TASK PROMPT: Give back the data below exactly as it was given.
PROVIDED RECORDS section start
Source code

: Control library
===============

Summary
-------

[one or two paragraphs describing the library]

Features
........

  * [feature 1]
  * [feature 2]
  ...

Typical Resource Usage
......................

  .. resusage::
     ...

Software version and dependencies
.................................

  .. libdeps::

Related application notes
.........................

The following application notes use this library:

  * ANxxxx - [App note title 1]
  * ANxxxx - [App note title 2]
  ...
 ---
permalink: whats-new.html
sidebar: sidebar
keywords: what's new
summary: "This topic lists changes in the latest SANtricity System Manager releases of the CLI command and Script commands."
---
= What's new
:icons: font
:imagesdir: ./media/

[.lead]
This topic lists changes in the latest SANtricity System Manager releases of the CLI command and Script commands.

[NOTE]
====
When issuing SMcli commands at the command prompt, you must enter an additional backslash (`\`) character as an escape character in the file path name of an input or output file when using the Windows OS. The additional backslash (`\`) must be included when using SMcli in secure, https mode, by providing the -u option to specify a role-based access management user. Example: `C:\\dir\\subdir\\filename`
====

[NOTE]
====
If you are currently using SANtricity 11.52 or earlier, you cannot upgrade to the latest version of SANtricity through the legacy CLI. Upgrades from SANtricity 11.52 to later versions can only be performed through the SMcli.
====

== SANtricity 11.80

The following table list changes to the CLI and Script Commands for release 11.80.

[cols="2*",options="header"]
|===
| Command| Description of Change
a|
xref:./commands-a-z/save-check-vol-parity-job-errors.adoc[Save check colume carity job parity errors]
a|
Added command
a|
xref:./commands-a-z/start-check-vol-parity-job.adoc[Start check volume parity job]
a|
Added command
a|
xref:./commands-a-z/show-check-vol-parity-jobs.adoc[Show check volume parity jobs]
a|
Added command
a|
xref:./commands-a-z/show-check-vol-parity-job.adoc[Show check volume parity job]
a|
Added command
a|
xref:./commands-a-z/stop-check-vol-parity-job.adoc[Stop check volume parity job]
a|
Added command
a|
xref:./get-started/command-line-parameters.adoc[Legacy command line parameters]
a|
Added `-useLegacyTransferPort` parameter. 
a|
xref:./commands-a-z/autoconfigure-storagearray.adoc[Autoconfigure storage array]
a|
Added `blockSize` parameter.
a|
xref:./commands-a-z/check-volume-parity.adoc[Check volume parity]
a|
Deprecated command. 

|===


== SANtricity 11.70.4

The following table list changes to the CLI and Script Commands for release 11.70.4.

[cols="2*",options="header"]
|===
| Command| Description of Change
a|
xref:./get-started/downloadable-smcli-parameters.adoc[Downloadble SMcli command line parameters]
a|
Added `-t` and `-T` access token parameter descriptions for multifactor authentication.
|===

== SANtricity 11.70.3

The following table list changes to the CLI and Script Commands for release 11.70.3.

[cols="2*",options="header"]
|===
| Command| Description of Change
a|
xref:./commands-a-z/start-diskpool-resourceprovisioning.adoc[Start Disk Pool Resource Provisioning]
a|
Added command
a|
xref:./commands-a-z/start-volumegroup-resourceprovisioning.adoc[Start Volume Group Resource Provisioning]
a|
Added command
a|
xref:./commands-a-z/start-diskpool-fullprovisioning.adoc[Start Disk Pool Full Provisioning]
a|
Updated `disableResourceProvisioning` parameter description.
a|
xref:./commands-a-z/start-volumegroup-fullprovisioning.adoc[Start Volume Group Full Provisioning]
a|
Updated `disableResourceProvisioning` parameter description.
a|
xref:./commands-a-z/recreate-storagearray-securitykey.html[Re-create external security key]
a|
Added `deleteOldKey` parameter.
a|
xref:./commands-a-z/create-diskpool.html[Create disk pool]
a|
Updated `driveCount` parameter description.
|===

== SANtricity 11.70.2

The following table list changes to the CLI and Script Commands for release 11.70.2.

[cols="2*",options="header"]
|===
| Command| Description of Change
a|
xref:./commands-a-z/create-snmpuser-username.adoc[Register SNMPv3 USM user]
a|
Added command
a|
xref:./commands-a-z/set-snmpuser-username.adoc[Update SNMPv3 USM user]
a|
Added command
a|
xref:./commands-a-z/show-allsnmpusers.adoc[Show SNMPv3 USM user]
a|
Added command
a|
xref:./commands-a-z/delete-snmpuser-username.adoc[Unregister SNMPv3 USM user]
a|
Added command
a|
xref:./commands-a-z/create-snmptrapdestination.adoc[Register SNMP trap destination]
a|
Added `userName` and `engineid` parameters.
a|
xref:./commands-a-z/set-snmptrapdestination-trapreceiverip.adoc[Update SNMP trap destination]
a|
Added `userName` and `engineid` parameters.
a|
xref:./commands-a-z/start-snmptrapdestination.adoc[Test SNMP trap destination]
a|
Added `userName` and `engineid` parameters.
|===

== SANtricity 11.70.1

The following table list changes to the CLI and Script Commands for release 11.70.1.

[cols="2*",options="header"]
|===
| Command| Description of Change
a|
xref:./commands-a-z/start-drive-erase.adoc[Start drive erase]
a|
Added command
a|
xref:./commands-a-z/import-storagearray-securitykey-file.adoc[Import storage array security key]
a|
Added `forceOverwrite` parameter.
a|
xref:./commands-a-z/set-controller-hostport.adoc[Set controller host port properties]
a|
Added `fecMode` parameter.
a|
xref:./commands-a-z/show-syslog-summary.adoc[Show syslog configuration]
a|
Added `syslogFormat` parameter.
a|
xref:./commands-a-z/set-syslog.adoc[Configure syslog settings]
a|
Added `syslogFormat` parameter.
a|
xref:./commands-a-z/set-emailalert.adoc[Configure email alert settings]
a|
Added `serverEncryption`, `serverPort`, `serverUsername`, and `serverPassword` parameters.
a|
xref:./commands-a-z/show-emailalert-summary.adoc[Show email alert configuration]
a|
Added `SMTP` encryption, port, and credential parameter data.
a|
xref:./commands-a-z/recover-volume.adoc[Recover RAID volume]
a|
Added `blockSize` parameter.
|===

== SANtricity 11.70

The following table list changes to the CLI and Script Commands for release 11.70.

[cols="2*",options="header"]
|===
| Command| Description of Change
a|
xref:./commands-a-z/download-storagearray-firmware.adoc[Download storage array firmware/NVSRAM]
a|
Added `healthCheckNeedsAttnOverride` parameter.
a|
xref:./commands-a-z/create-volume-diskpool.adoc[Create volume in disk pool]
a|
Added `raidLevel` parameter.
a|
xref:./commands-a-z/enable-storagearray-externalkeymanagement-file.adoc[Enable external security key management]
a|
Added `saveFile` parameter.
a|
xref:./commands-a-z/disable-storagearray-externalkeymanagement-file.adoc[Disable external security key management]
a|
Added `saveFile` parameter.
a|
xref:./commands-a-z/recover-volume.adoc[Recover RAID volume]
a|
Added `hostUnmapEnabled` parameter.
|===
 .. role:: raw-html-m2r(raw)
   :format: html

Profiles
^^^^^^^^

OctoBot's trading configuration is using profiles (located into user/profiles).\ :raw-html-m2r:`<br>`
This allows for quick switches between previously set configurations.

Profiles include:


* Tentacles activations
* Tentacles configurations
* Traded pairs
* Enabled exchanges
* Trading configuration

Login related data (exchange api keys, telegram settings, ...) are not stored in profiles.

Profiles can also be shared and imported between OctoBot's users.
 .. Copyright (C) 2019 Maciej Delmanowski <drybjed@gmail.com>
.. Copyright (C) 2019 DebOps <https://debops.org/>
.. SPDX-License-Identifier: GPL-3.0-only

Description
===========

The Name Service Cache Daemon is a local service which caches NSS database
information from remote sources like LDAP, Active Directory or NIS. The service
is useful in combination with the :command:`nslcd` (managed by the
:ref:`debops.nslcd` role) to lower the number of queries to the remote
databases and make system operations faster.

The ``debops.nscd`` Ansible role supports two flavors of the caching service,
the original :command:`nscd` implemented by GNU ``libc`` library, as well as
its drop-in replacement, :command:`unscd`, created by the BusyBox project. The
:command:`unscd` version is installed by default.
PROVIDED RECORDS section end
WRITTEN RESPONSE:
Source code

: Control library
===============

Summary
-------

[one or two paragraphs describing the library]

Features
........

  * [feature 1]
  * [feature 2]
  ...

Typical Resource Usage
......................

  .. resusage::
     ...

Software version and dependencies
.................................

  .. libdeps::

Related application notes
.........................

The following application notes use this library:

  * ANxxxx - [App note title 1]
  * ANxxxx - [App note title 2]
  ...
 ---
permalink: whats-new.html
sidebar: sidebar
keywords: what's new
summary: "This topic lists changes in the latest SANtricity System Manager releases of the CLI command and Script commands."
---
= What's new
:icons: font
:imagesdir: ./media/

[.lead]
This topic lists changes in the latest SANtricity System Manager releases of the CLI command and Script commands.

[NOTE]
====
When issuing SMcli commands at the command prompt, you must enter an additional backslash (`\`) character as an escape character in the file path name of an input or output file when using the Windows OS. The additional backslash (`\`) must be included when using SMcli in secure, https mode, by providing the -u option to specify a role-based access management user. Example: `C:\\dir\\subdir\\filename`
====

[NOTE]
====
If you are currently using SANtricity 11.52 or earlier, you cannot upgrade to the latest version of SANtricity through the legacy CLI. Upgrades from SANtricity 11.52 to later versions can only be performed through the SMcli.
====

== SANtricity 11.80

The following table list changes to the CLI and Script Commands for release 11.80.

[cols="2*",options="header"]
|===
| Command| Description of Change
a|
xref:./commands-a-z/save-check-vol-parity-job-errors.adoc[Save check colume carity job parity errors]
a|
Added command
a|
xref:./commands-a-z/start-check-vol-parity-job.adoc[Start check volume parity job]
a|
Added command
a|
xref:./commands-a-z/show-check-vol-parity-jobs.adoc[Show check volume parity jobs]
a|
Added command
a|
xref:./commands-a-z/show-check-vol-parity-job.adoc[Show check volume parity job]
a|
Added command
a|
xref:./commands-a-z/stop-check-vol-parity-job.adoc[Stop check volume parity job]
a|
Added command
a|
xref:./get-started/command-line-parameters.adoc[Legacy command line parameters]
a|
Added `-useLegacyTransferPort` parameter. 
a|
xref:./commands-a-z/autoconfigure-storagearray.adoc[Autoconfigure storage array]
a|
Added `blockSize` parameter.
a|
xref:./commands-a-z/check-volume-parity.adoc[Check volume parity]
a|
Deprecated command. 

|===


== SANtricity 11.70.4

The following table list changes to the CLI and Script Commands for release 11.70.4.

[cols="2*",options="header"]
|===
| Command| Description of Change
a|
xref:./get-started/downloadable-smcli-parameters.adoc[Downloadble SMcli command line parameters]
a|
Added `-t` and `-T` access token parameter descriptions for multifactor authentication.
|===

== SANtricity 11.70.3

The following table list changes to the CLI and Script Commands for release 11.70.3.

[cols="2*",options="header"]
|===
| Command| Description of Change
a|
xref:./commands-a-z/start-diskpool-resourceprovisioning.adoc[Start Disk Pool Resource Provisioning]
a|
Added command
a|
xref:./commands-a-z/start-volumegroup-resourceprovisioning.adoc[Start Volume Group Resource Provisioning]
a|
Added command
a|
xref:./commands-a-z/start-diskpool-fullprovisioning.adoc[Start Disk Pool Full Provisioning]
a|
Updated `disableResourceProvisioning` parameter description.
a|
xref:./commands-a-z/start-volumegroup-fullprovisioning.adoc[Start Volume Group Full Provisioning]
a|
Updated `disableResourceProvisioning` parameter description.
a|
xref:./commands-a-z/recreate-storagearray-securitykey.html[Re-create external security key]
a|
Added `deleteOldKey` parameter.
a|
xref:./commands-a-z/create-diskpool.html[Create disk pool]
a|
Updated `driveCount` parameter description.
|===

== SANtricity 11.70.2

The following table list changes to the CLI and Script Commands for release 11.70.2.

[cols="2*",options="header"]
|===
| Command| Description of Change
a|
xref:./commands-a-z/create-snmpuser-username.adoc[Register SNMPv3 USM user]
a|
Added command
a|
xref:./commands-a-z/set-snmpuser-username.adoc[Update SNMPv3 USM user]
a|
Added command
a|
xref:./commands-a-z/show-allsnmpusers.adoc[Show SNMPv3 USM user]
a|
Added command
a|
xref:./commands-a-z/delete-snmpuser-username.adoc[Unregister SNMPv3 USM user]
a|
Added command
a|
xref:./commands-a-z/create-snmptrapdestination.adoc[Register SNMP trap destination]
a|
Added `userName` and `engineid` parameters.
a|
xref:./commands-a-z/set-snmptrapdestination-trapreceiverip.adoc[Update SNMP trap destination]
a|
Added `userName` and `engineid` parameters.
a|
xref:./commands-a-z/start-snmptrapdestination.adoc[Test SNMP trap destination]
a|
Added `userName` and `engineid` parameters.
|===

== SANtricity 11.70.1

The following table list changes to the CLI and Script Commands for release 11.70.1.

[cols="2*",options="header"]
|===
| Command| Description of Change
a|
xref:./commands-a-z/start-drive-erase.adoc[Start drive erase]
a|
Added command
a|
xref:./commands-a-z/import-storagearray-securitykey-file.adoc[Import storage array security key]
a|
Added `forceOverwrite` parameter.
a|
xref:./commands-a-z/set-controller-hostport.adoc[Set controller host port properties]
a|
Added `fecMode` parameter.
a|
xref:./commands-a-z/show-syslog-summary.adoc[Show syslog configuration]
a|
Added `syslogFormat` parameter.
a|
xref:./commands-a-z/set-syslog.adoc[Configure syslog settings]
a|
Added `syslogFormat` parameter.
a|
xref:./commands-a-z/set-emailalert.adoc[Configure email alert settings]
a|
Added `serverEncryption`, `serverPort`, `serverUsername`, and `serverPassword` parameters.
a|
xref:./commands-a-z/show-emailalert-summary.adoc[Show email alert configuration]
a|
Added `SMTP` encryption, port, and credential parameter data.
a|
xref:./commands-a-z/recover-volume.adoc[Recover RAID volume]
a|
Added `blockSize` parameter.
|===

== SANtricity 11.70

The following table list changes to the CLI and Script Commands for release 11.70.

[cols="2*",options="header"]
|===
| Command| Description of Change
a|
xref:./commands-a-z/download-storagearray-firmware.adoc[Download storage array firmware/NVSRAM]
a|
Added `healthCheckNeedsAttnOverride` parameter.
a|
xref:./commands-a-z/create-volume-diskpool.adoc[Create volume in disk pool]
a|
Added `raidLevel` parameter.
a|
xref:./commands-a-z/enable-storagearray-externalkeymanagement-file.adoc[Enable external security key management]
a|
Added `saveFile` parameter.
a|
xref:./commands-a-z/disable-storagearray-externalkeymanagement-file.adoc[Disable external security key management]
a|
Added `saveFile` parameter.
a|
xref:./commands-a-z/recover-volume.adoc[Recover RAID volume]
a|
Added `hostUnmapEnabled` parameter.
|===
 .. role:: raw-html-m2r(raw)
   :format: html

Profiles
^^^^^^^^

OctoBot's trading configuration is using profiles (located into user/profiles).\ :raw-html-m2r:`<br>`
This allows for quick switches between previously set configurations.

Profiles include:


* Tentacles activations
* Tentacles configurations
* Traded pairs
* Enabled exchanges
* Trading configuration

Login related data (exchange api keys, telegram settings, ...) are not stored in profiles.

Profiles can also be shared and imported between OctoBot's users.
 .. Copyright (C) 2019 Maciej Delmanowski <drybjed@gmail.com>
.. Copyright (C) 2019 DebOps <https://debops.org/>
.. SPDX-License-Identifier: GPL-3.0-only

Description
===========

The Name Service Cache Daemon is a local service which caches NSS database
information from remote sources like LDAP, Active Directory or NIS. The service
is useful in combination with the :command:`nslcd` (managed by the
:ref:`debops.nslcd` role) to lower the number of queries to the remote
databases and make system operations faster.

The ``debops.nscd`` Ansible role supports two flavors of the caching service,
the original :command:`nscd` implemented by GNU ``libc`` library, as well as
its drop-in replacement, :command:`unscd`, created by the BusyBox project. The
:command:`unscd` version is installed by default.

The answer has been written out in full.